The policy pass-through “tends to moderate” when the impact of large remittance flows is taken into account, Deputy Director Veronica Bayangos said in a paper published on the central bank’s website July 16. It used simulation results from a macro econometric model from March 2001 to March 2011 to show the impact on growth, inflation and the exchange rate.
Bangko Sentral has expanded its policy toolkit in recent years to include banks’ reserve requirement, special deposit accounts, foreign exchange and lending rules. Remittances, which account for the equivalent of about a tenth of the economy, are the largest source of foreign exchange after exports, and are forecast by the central bank to increase 5 percent this year.
“The preliminary simulation shows that a significant rise in remittances leads to appreciation of the peso-dollar rate,” the study said, which may make the central bank reluctant to raise borrowing costs. “At present, the BSP monitors the exchange rate movements when setting the policy rate, but it only moves to dampen the impact of significant exchange rate shocks and not to target the exchange rate,” it said.
Bangko Sentral, which held its overnight borrowing rate at 4 percent for a second meeting last month, tightened rules on capital inflows after the peso climbed to 41.6 per dollar on July 4, the highest level since April 2008. The monetary authority has banned foreign funds from special deposit accounts, and said it is monitoring inflows via non-deliverable forwards.
Money sent home by the more than 9.4 million Filipinos living in countries from the U.S. to Saudi Arabia climbed to a record $20 billion in 2011. Remittances rose 5.3 percent from a year earlier in the January-May period, data showed yesterday.
The peso is the best performer against the U.S. dollar among Asia’s 11 most-traded currencies this year, having gained about 5 percent.
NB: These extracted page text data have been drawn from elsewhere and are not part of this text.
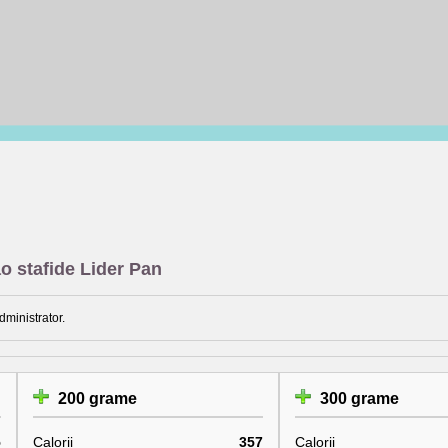
o stafide Lider Pan
dministrator.
200 grame
300 grame
5
Calorii
357
Calorii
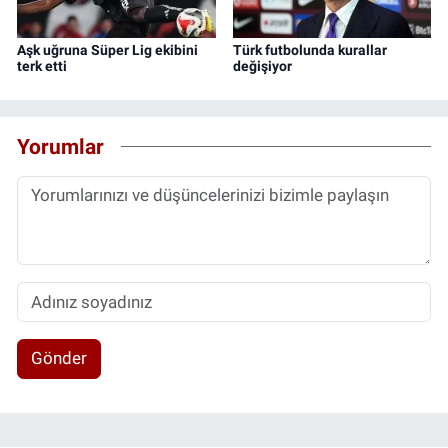
Aşk uğruna Süper Lig ekibini
Türk futbolunda kurallar
terk etti
değişiyor
Yorumlar
Gönder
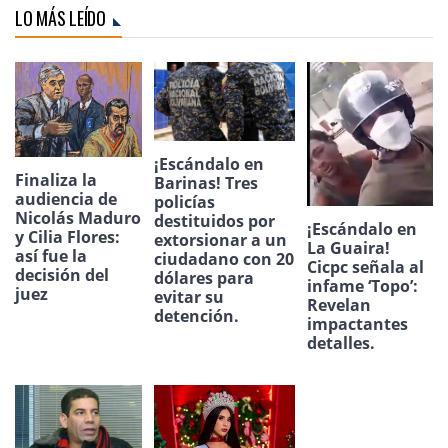
LO MÁS LEÍDO
¡Escándalo en
Finaliza la
Barinas! Tres
audiencia de
policías
Nicolás Maduro
destituidos por
¡Escándalo en
y Cilia Flores:
extorsionar a un
La Guaira!
así fue la
ciudadano con 20
Cicpc señala al
decisión del
dólares para
infame ‘Topo’:
juez
evitar su
Revelan
detención.
impactantes
detalles.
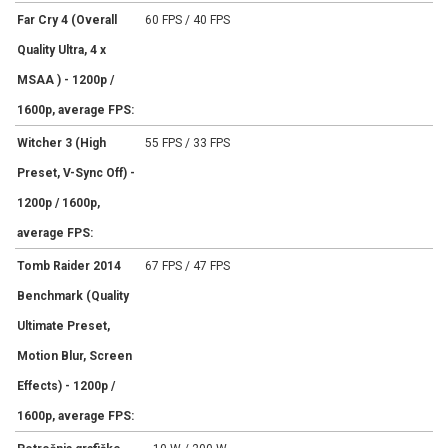
Far Cry 4 (Overall
60 FPS / 40 FPS
Quality Ultra, 4 x
MSAA ) - 1200p /
1600p, average FPS:
Witcher 3 (High
55 FPS / 33 FPS
Preset, V-Sync Off) -
1200p / 1600p,
average FPS:
Tomb Raider 2014
67 FPS / 47 FPS
Benchmark (Quality
Ultimate Preset,
Motion Blur, Screen
Effects) - 1200p /
1600p, average FPS:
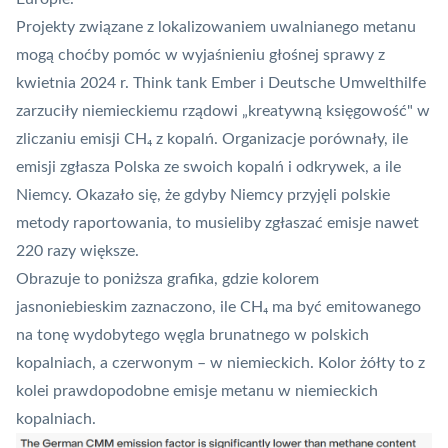
Projekty związane z lokalizowaniem uwalnianego metanu
mogą choćby pomóc w wyjaśnieniu głośnej sprawy z
kwietnia 2024 r. Think tank Ember i Deutsche Umwelthilfe
zarzuciły niemieckiemu rządowi „kreatywną księgowość" w
zliczaniu emisji CH₄ z kopalń. Organizacje porównały, ile
emisji zgłasza Polska ze swoich kopalń i odkrywek, a ile
Niemcy. Okazało się, że gdyby Niemcy przyjęli polskie
metody raportowania, to musieliby zgłaszać emisje nawet
220 razy większe.
Obrazuje to poniższa grafika, gdzie kolorem
jasnoniebieskim zaznaczono, ile CH₄ ma być emitowanego
na tonę wydobytego węgla brunatnego w polskich
kopalniach, a czerwonym – w niemieckich. Kolor żółty to z
kolei prawdopodobne emisje metanu w niemieckich
kopalniach.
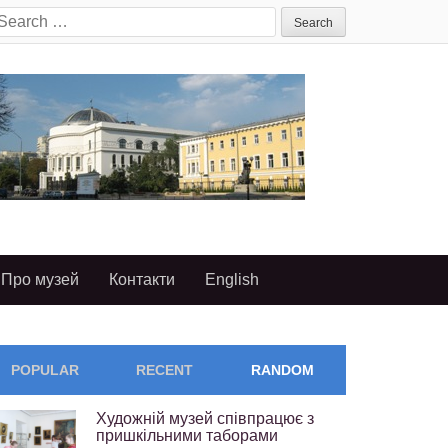
earch
or:
Про музей
Контакти
English
POPULAR
RECENT
RANDOM
Художній музей співпрацює з
пришкільними таборами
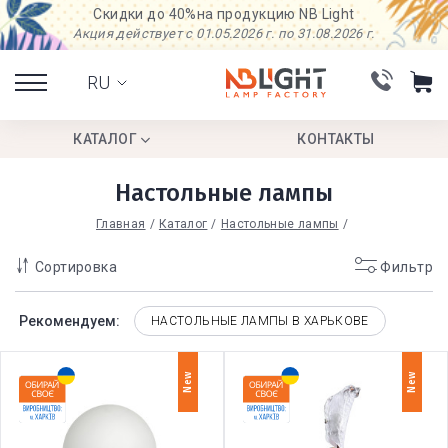
Скидки до 40%
на продукцию NB Light
Акция действует с 01.05.2026 г. по 31.08.2026 г.
RU
КАТАЛОГ
КОНТАКТЫ
Настольные лампы
Главная
Каталог
Настольные лампы
Сортировка
Фильтр
Рекомендуем:
НАСТОЛЬНЫЕ ЛАМПЫ В ХАРЬКОВЕ
New
New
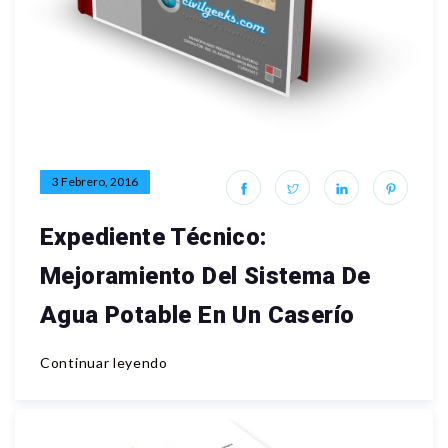
3 Febrero, 2016
Expediente Técnico:
Mejoramiento Del Sistema De
Agua Potable En Un Caserío
Continuar leyendo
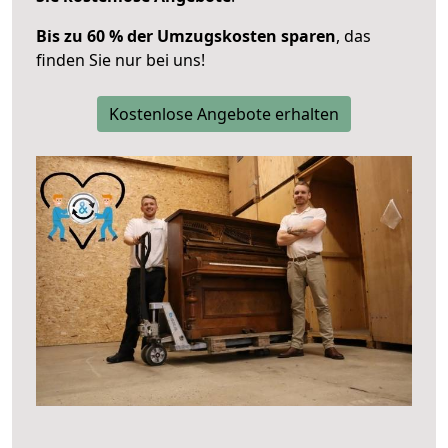
Bis zu 60 % der Umzugskosten sparen
, das
finden Sie nur bei uns!
Kostenlose Angebote erhalten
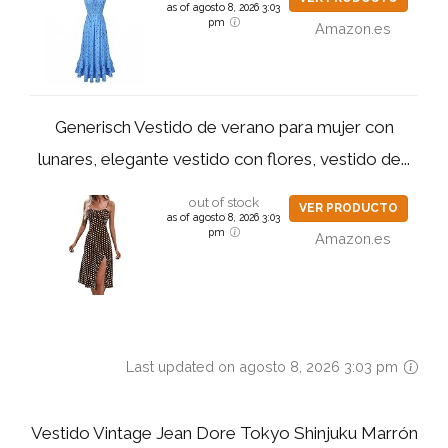
as of agosto 8, 2026 3:03
pm
Amazon.es
Generisch Vestido de verano para mujer con
lunares, elegante vestido con flores, vestido de...
out of stock
VER PRODUCTO
as of agosto 8, 2026 3:03
pm
Amazon.es
Last updated on agosto 8, 2026 3:03 pm
Vestido Vintage Jean Dore Tokyo Shinjuku Marrón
Greater remittances flows also lead to higher consumer spending, and thus a fall in the output gap, and an increase in inflation, the study said.
“A central bank trying to stabilize the output gap, inflation and the exchange rate will find it difficult to achieve all the objectives when remittances are substantial,” the study said, adding that “calibration of policy rate” may not be sufficient as an instrument of monetary policy.
The $225 billion economy expanded 6.4 percent in the first quarter, the fastest pace since 2010, as President Benigno Aquino steps up spending on infrastructure.